Permanent Council


The Permanent Council (PC) is the main decision-making body of the OSCE for regular political consultations and for governing the day to day work of the OSCE between the MC meetings. It is composed of representatives at the level of ambassadors from all participating States to the OSCE.


The flags of tThe OSCE in front of the Hofburg in Vienna, May 2020. (Ruth Freedom Pojman)

The flags of the OSCE in front of the Hofburg in Vienna, May 2020. (Ruth Freedom Pojman)

The Permanent Council meets weekly throughout the year at the Hofburg’s Congress Centre in Vienna Austria to engage in the day-to-day direction of OSCE affairs. All PC decisions are made by consensus. Each Thursday the Ambassadors to the OSCE meet in the Neurersaal of this former Habsburg palace and sit around a large table as equals to air concerns, to debate complex challenges and to work out differences, including through informal discussions on the margins of meetings, and in the Hofburg’s second floor cafeteria. Their work is the political heart of the organization.


Activities


Permanent Council activities include:


  • Making decisions on the operation of the OSCE, its institutions and its Field Operations (FOs)

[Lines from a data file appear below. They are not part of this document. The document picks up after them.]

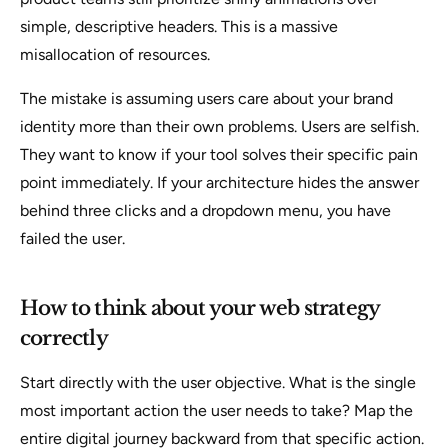
simple, descriptive headers. This is a massive
misallocation of resources.
The mistake is assuming users care about your brand
identity more than their own problems. Users are selfish.
They want to know if your tool solves their specific pain
point immediately. If your architecture hides the answer
behind three clicks and a dropdown menu, you have
failed the user.
How to think about your web strategy
correctly
Start directly with the user objective. What is the single
most important action the user needs to take? Map the
entire digital journey backward from that specific action.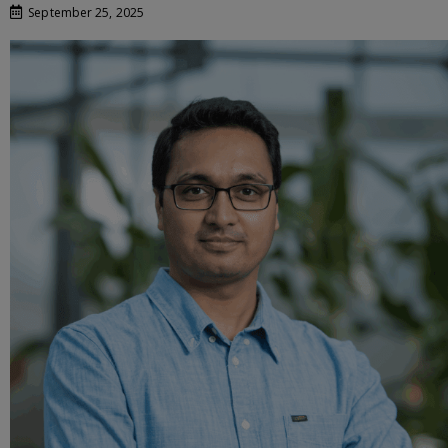
September 25, 2025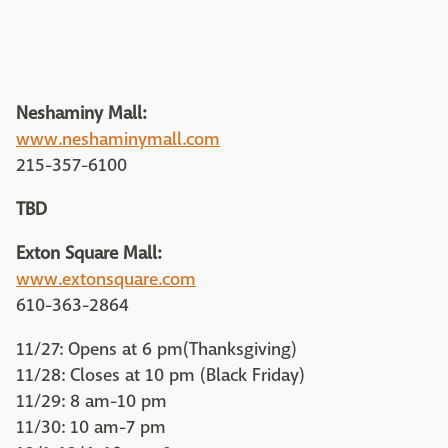
Neshaminy Mall:
www.neshaminymall.com
215-357-6100
TBD
Exton Square Mall:
www.extonsquare.com
610-363-2864
11/27: Opens at 6 pm(Thanksgiving)
11/28: Closes at 10 pm (Black Friday)
11/29: 8 am-10 pm
11/30: 10 am-7 pm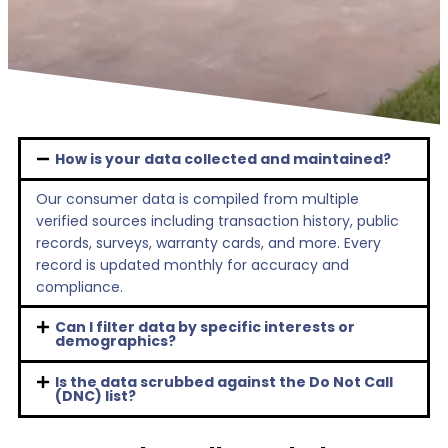
How is your data collected and maintained?
Our consumer data is compiled from multiple
verified sources including transaction history, public
records, surveys, warranty cards, and more. Every
record is updated monthly for accuracy and
compliance.
Can I filter data by specific interests or
demographics?
Is the data scrubbed against the Do Not Call
(DNC) list?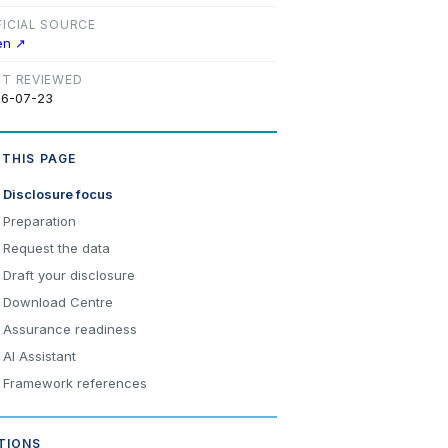
FICIAL SOURCE
en ↗
ST REVIEWED
6-07-23
 THIS PAGE
Disclosure focus
Preparation
Request the data
Draft your disclosure
Download Centre
Assurance readiness
AI Assistant
Framework references
TIONS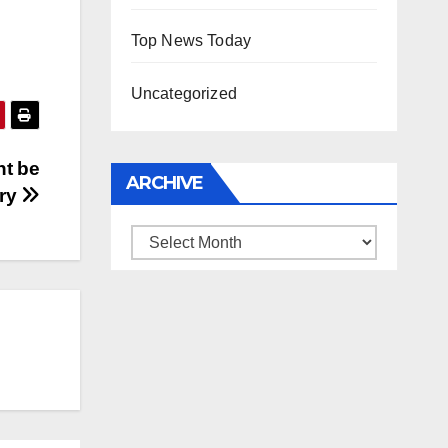
Top News Today
Uncategorized
ht be
ARCHIVE
try
Archive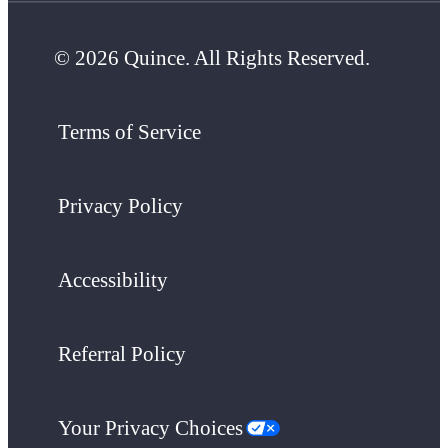
© 2026 Quince. All Rights Reserved.
Terms of Service
Privacy Policy
Accessibility
Referral Policy
Your Privacy Choices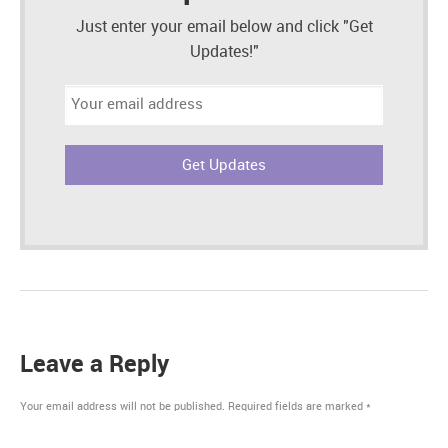
Just enter your email below and click "Get
Updates!"
Email
address:
Leave a Reply
Your email address will not be published.
Required fields are marked
*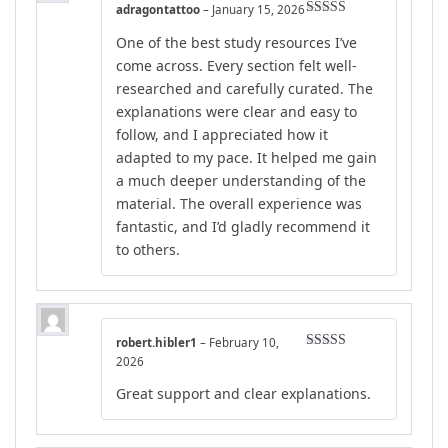
adragontattoo
–
January 15, 2026
Rated
5
out
One of the best study resources I’ve
of 5
come across. Every section felt well-
researched and carefully curated. The
explanations were clear and easy to
follow, and I appreciated how it
adapted to my pace. It helped me gain
a much deeper understanding of the
material. The overall experience was
fantastic, and I’d gladly recommend it
to others.
robert.hibler1
–
February 10,
Rated
5
out
2026
of 5
Great support and clear explanations.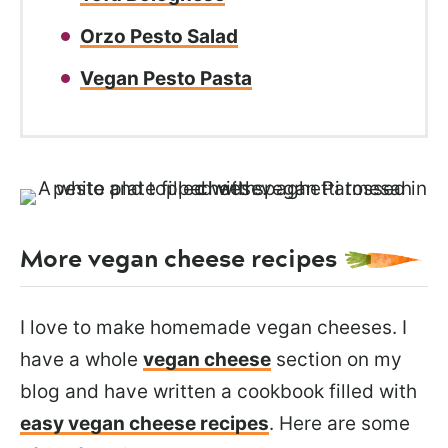
Orzo Pesto Salad
Vegan Pesto Pasta
More vegan cheese recipes
I love to make homemade vegan cheeses
. I
have a whole
vegan cheese
section on my
blog and have written
a cookbook filled with
easy vegan cheese recipes
. Here are some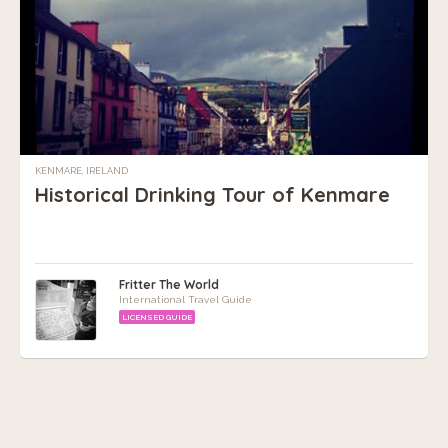
KENMARE, IRELAND
Historical Drinking Tour of Kenmare
Fritter The World
International Travel Guide
LICENSED GUIDE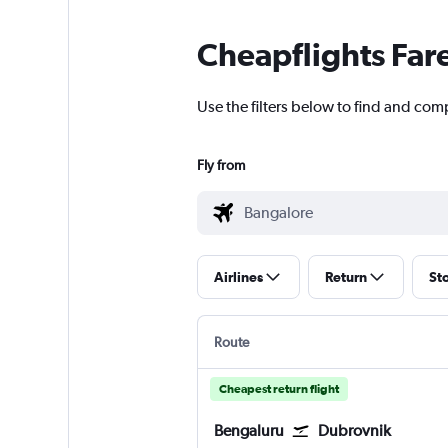
Cheapflights Far
Use the filters below to find and com
Fly from
Airlines
Return
St
Route
Cheapest return flight
Bengaluru
Dubrovnik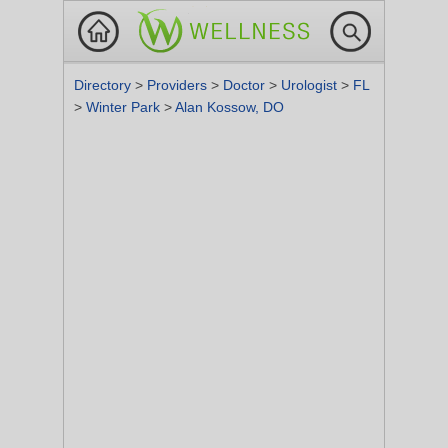
Directory
>
Providers
>
Doctor
>
Urologist
>
FL
>
Winter Park
>
Alan Kossow, DO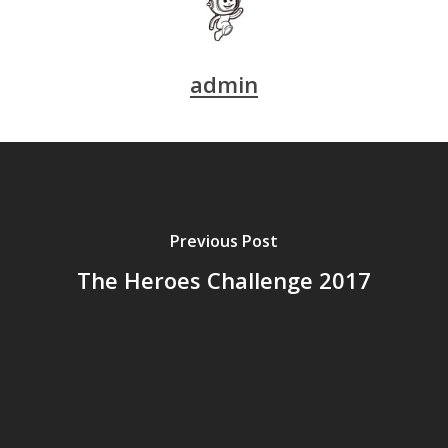
admin
Previous Post
The Heroes Challenge 2017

  • Hearing reports from senior officials and invited guests on matters of concern to the OSCE

  • Developing responses to emergency and ongoing situations

  • Engaging in debate, dialogue, and discussion on issues before the OSCE


The OSCE relies on a permanent process of consultation and of dialogue between its participating States to raise and address current issues in a timely way before they escalate further. 


Senior officials from capitals may reinforce the PC on special occasions, and then it is referred to as the Reinforced Permanent Council. The Permanent Council is chaired by a permanent representative of the current Chair-in-Office.


Function


The Permanent Council serves an important function as a catalyst for dialogue among the participating States. It provides an opportunity to exchange views and voice criticisms, serves as an instrument of early warning and allows smaller states to make their opinions known to major players. Increasingly, spontaneous dialogue tends to take place during advance informal consultations, on the “margins” of the formal meetings, or in the various subsidiary bodies that prepare plenary sessions. 


The PC, the other decision-making meetings, as well as many other official events, are conducted in the six official languages of the OSCE: English, French, German, Italian, Russian and Spanish, with simultaneous translation by professional interpreters.